PROVIDED DATA:
======
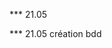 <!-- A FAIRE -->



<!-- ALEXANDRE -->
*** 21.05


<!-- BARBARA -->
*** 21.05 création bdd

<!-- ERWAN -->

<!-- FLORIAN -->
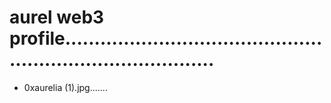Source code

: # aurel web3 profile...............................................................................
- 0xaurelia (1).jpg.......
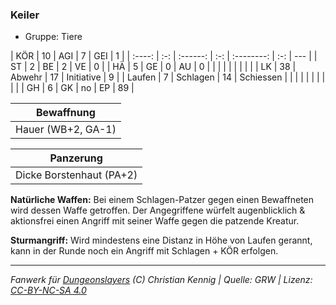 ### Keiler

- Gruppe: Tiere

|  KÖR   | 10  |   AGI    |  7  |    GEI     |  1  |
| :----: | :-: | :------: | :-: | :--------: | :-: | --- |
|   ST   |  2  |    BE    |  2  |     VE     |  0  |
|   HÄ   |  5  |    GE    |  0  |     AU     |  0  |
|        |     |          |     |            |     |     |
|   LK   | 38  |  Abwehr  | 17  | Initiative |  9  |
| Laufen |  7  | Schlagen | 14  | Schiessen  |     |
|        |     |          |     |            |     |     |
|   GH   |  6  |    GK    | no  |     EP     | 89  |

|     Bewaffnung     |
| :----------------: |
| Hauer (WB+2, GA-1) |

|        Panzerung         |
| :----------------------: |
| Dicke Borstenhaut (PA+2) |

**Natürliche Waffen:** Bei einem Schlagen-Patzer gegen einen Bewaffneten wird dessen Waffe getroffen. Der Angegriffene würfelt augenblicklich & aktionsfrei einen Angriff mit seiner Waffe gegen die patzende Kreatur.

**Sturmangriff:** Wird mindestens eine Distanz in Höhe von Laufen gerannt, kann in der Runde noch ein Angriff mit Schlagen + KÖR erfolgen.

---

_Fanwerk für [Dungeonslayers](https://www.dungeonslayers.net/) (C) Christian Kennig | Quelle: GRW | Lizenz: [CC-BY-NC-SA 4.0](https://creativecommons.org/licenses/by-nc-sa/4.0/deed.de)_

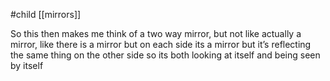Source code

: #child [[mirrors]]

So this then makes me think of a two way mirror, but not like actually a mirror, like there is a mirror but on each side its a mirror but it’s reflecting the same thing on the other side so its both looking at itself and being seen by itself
======
EXERCISE DESCRIPTION: The answer must be an exact copy of the entries, with the pictures omitted.

REPLY:
 <!-- A FAIRE -->



<!-- ALEXANDRE -->
*** 21.05


<!-- BARBARA -->
*** 21.05 création bdd

<!-- ERWAN -->

<!-- FLORIAN -->
Source code

: # aurel web3 profile...............................................................................
- 0xaurelia (1).jpg.......
 ### Keiler

- Gruppe: Tiere

|  KÖR   | 10  |   AGI    |  7  |    GEI     |  1  |
| :----: | :-: | :------: | :-: | :--------: | :-: | --- |
|   ST   |  2  |    BE    |  2  |     VE     |  0  |
|   HÄ   |  5  |    GE    |  0  |     AU     |  0  |
|        |     |          |     |            |     |     |
|   LK   | 38  |  Abwehr  | 17  | Initiative |  9  |
| Laufen |  7  | Schlagen | 14  | Schiessen  |     |
|        |     |          |     |            |     |     |
|   GH   |  6  |    GK    | no  |     EP     | 89  |

|     Bewaffnung     |
| :----------------: |
| Hauer (WB+2, GA-1) |

|        Panzerung         |
| :----------------------: |
| Dicke Borstenhaut (PA+2) |

**Natürliche Waffen:** Bei einem Schlagen-Patzer gegen einen Bewaffneten wird dessen Waffe getroffen. Der Angegriffene würfelt augenblicklich & aktionsfrei einen Angriff mit seiner Waffe gegen die patzende Kreatur.

**Sturmangriff:** Wird mindestens eine Distanz in Höhe von Laufen gerannt, kann in der Runde noch ein Angriff mit Schlagen + KÖR erfolgen.

---

_Fanwerk für [Dungeonslayers](https://www.dungeonslayers.net/) (C) Christian Kennig | Quelle: GRW | Lizenz: [CC-BY-NC-SA 4.0](https://creativecommons.org/licenses/by-nc-sa/4.0/deed.de)_

Source code

: #child [[mirrors]]

So this then makes me think of a two way mirror, but not like actually a mirror, like there is a mirror but on each side its a mirror but it’s reflecting the same thing on the other side so its both looking at itself and being seen by itself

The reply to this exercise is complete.